Page extract »
=====

“Time is money,” I’m pretty sure you know this already. Like many people, that know this, it doesn’t mean I manage my time wisely.
I’ve recently started the hunt for a job. Sadly it requires me to spend a lot of my time doing endless application forms. Truth be told I hate it and find it very frustrating but unfortunately, there is no way around it.
I got called in for an interview for the role of Marketing and sales Assistant on Monday and to be honest, I got a little excited, I was hoping the interview would be a success and I’d no longer be unemployed. However, my brother in law had recently applied to similar roles and had told me that many companies advertise street fundraising roles under the Marketing banner so I was a little wary that this company may have done the same, to attract more applicants.
When I got to my interview I met the CEO of the company. He explained that this was a casual chat and that they would be shortlisting the successful candidates and inviting them back for a trial shift. Immediately I thought this was a little unusual. Unlike the interviews I had been to before he did not fire many questions at me. Instead, he went on to explain how the company had opportunities for career progression and how he thought I had the potential to succeed. I thought “cool cool“ but wanted to know more about the role. One of the things I really wanted to know was whether the job was outdoors . I was not about to work outside in this crazy Manchester weather. NAH. As I tried to enquire about this, he subtly swerved my question. I wasn’t really feeling the vibe I was getting as I felt he wasn’t being transparent enough.

=====

Source material »
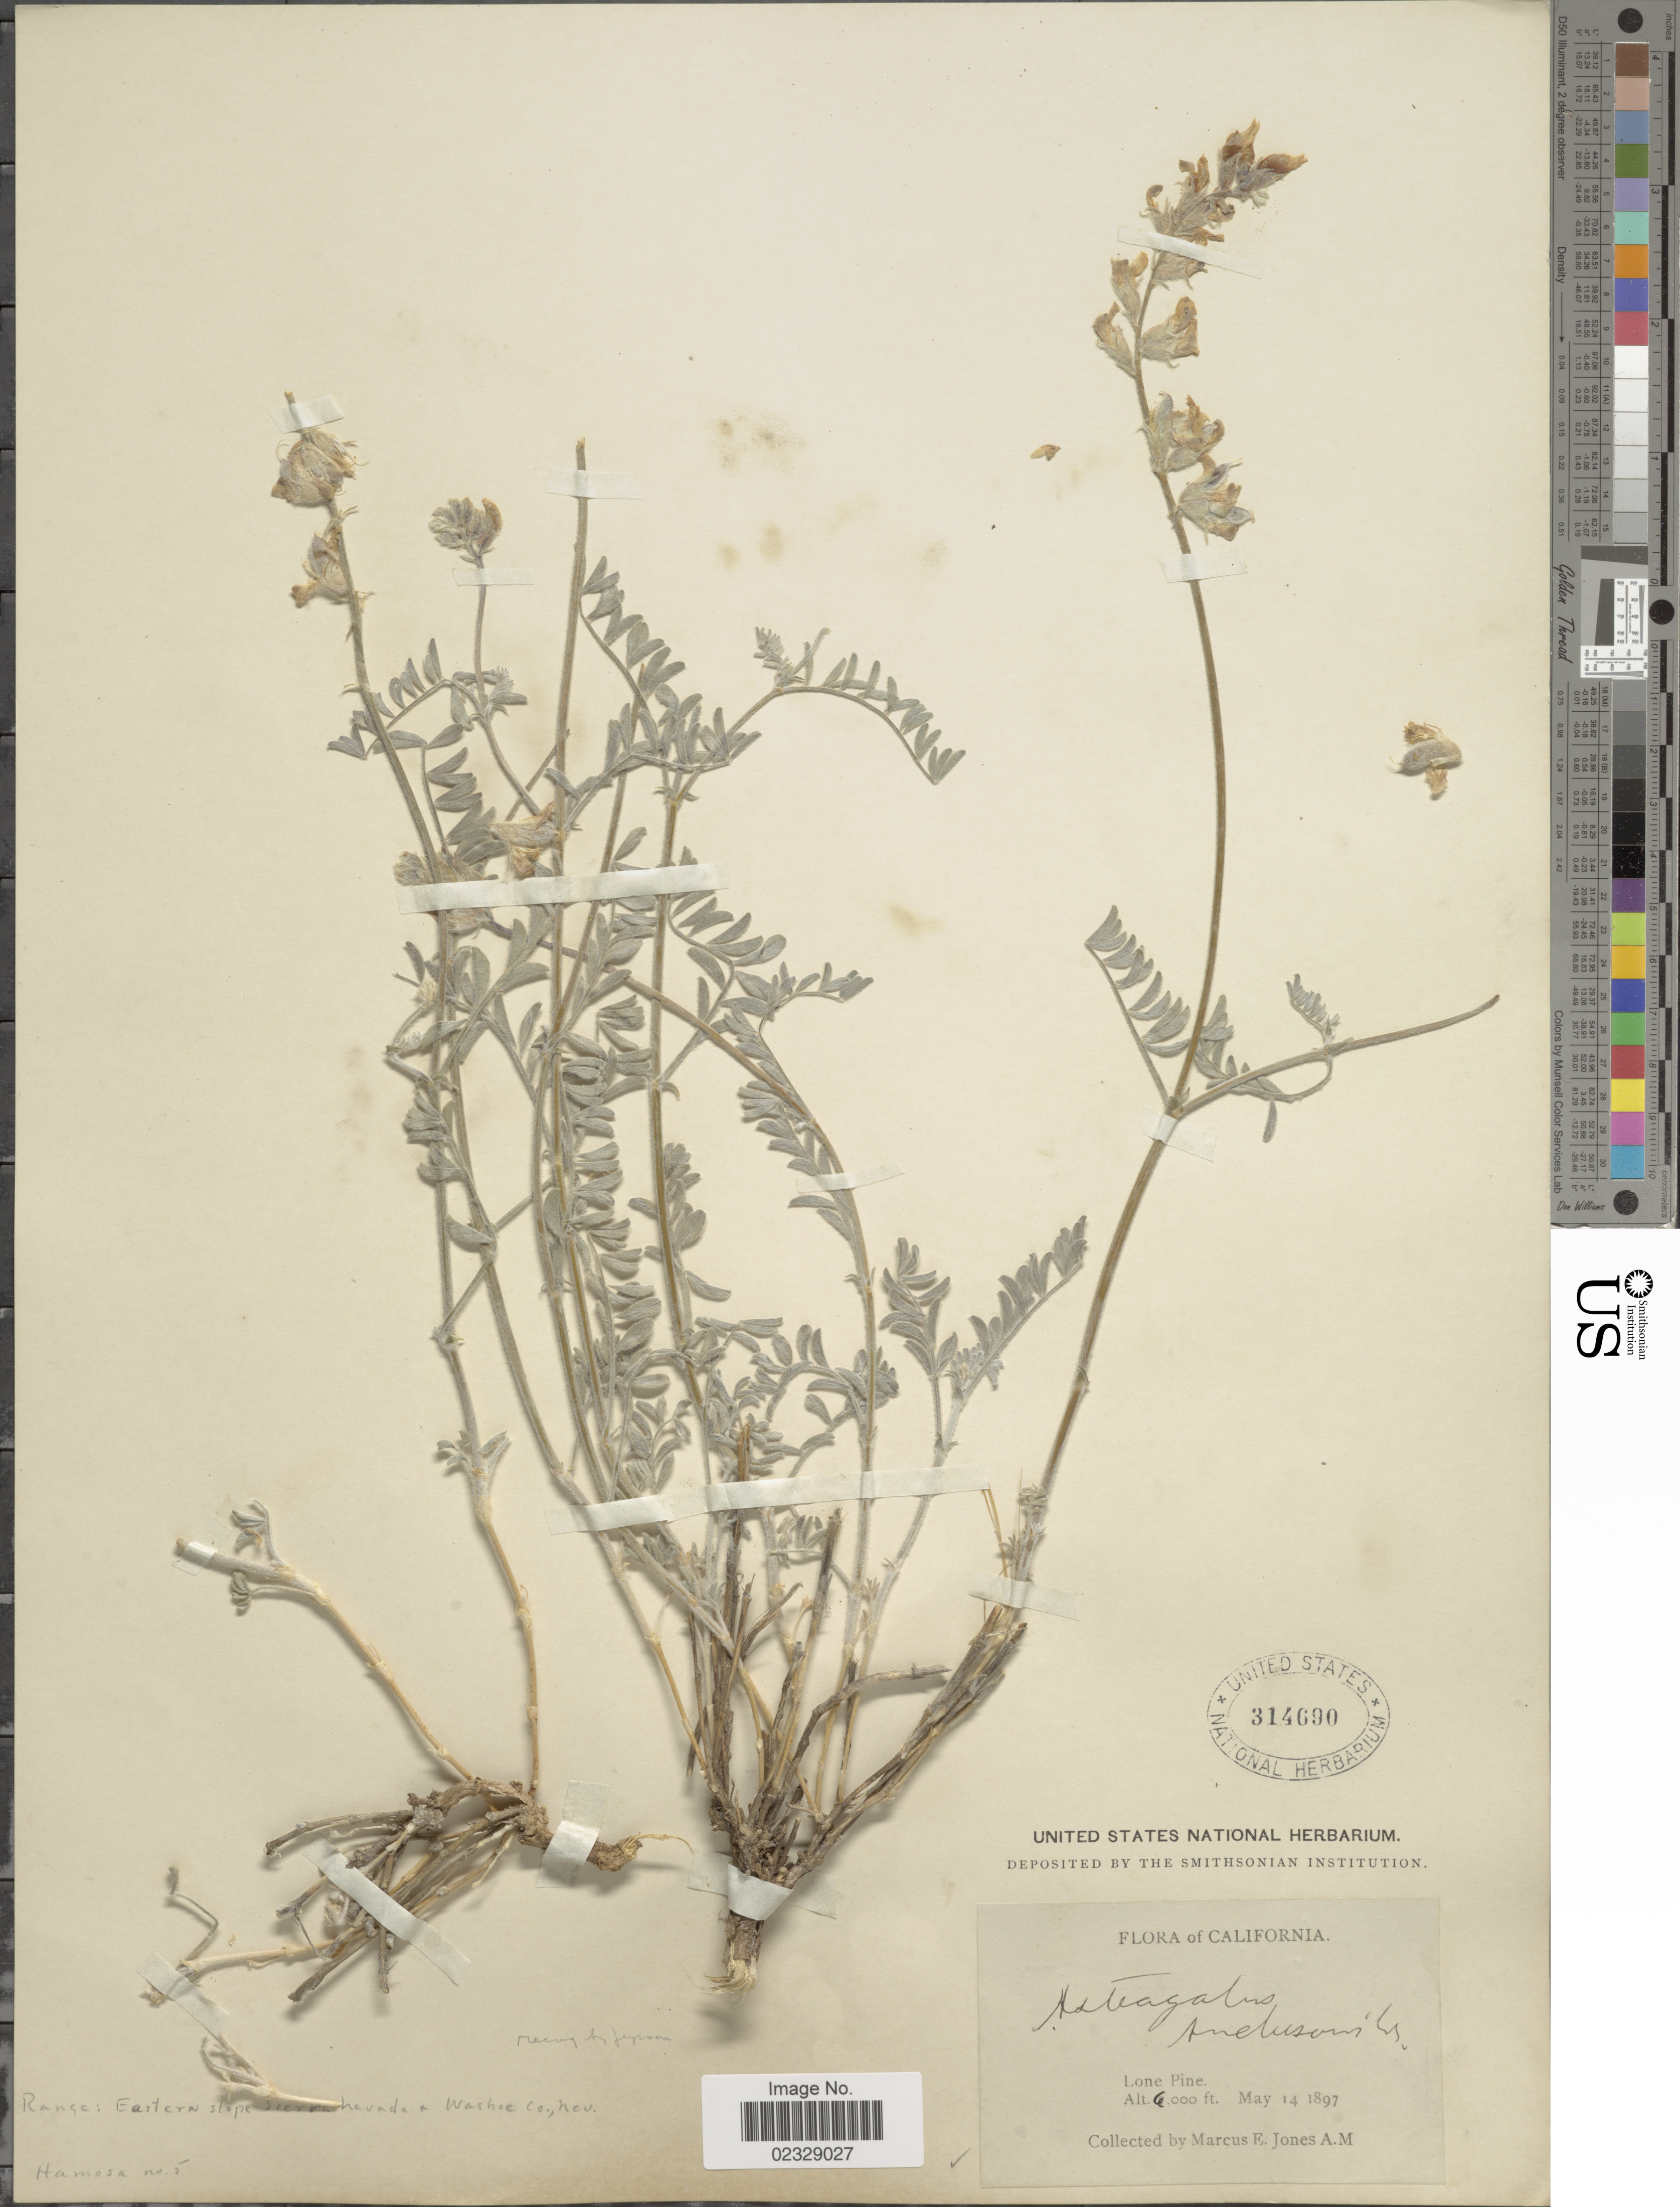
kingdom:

=====

What you should do » Return the job interview post in full, word for word. The data plays no part here.

Finished exercise »
“Time is money,” I’m pretty sure you know this already. Like many people, that know this, it doesn’t mean I manage my time wisely.
I’ve recently started the hunt for a job. Sadly it requires me to spend a lot of my time doing endless application forms. Truth be told I hate it and find it very frustrating but unfortunately, there is no way around it.
I got called in for an interview for the role of Marketing and sales Assistant on Monday and to be honest, I got a little excited, I was hoping the interview would be a success and I’d no longer be unemployed. However, my brother in law had recently applied to similar roles and had told me that many companies advertise street fundraising roles under the Marketing banner so I was a little wary that this company may have done the same, to attract more applicants.
When I got to my interview I met the CEO of the company. He explained that this was a casual chat and that they would be shortlisting the successful candidates and inviting them back for a trial shift. Immediately I thought this was a little unusual. Unlike the interviews I had been to before he did not fire many questions at me. Instead, he went on to explain how the company had opportunities for career progression and how he thought I had the potential to succeed. I thought “cool cool“ but wanted to know more about the role. One of the things I really wanted to know was whether the job was outdoors . I was not about to work outside in this crazy Manchester weather. NAH. As I tried to enquire about this, he subtly swerved my question. I wasn’t really feeling the vibe I was getting as I felt he wasn’t being transparent enough.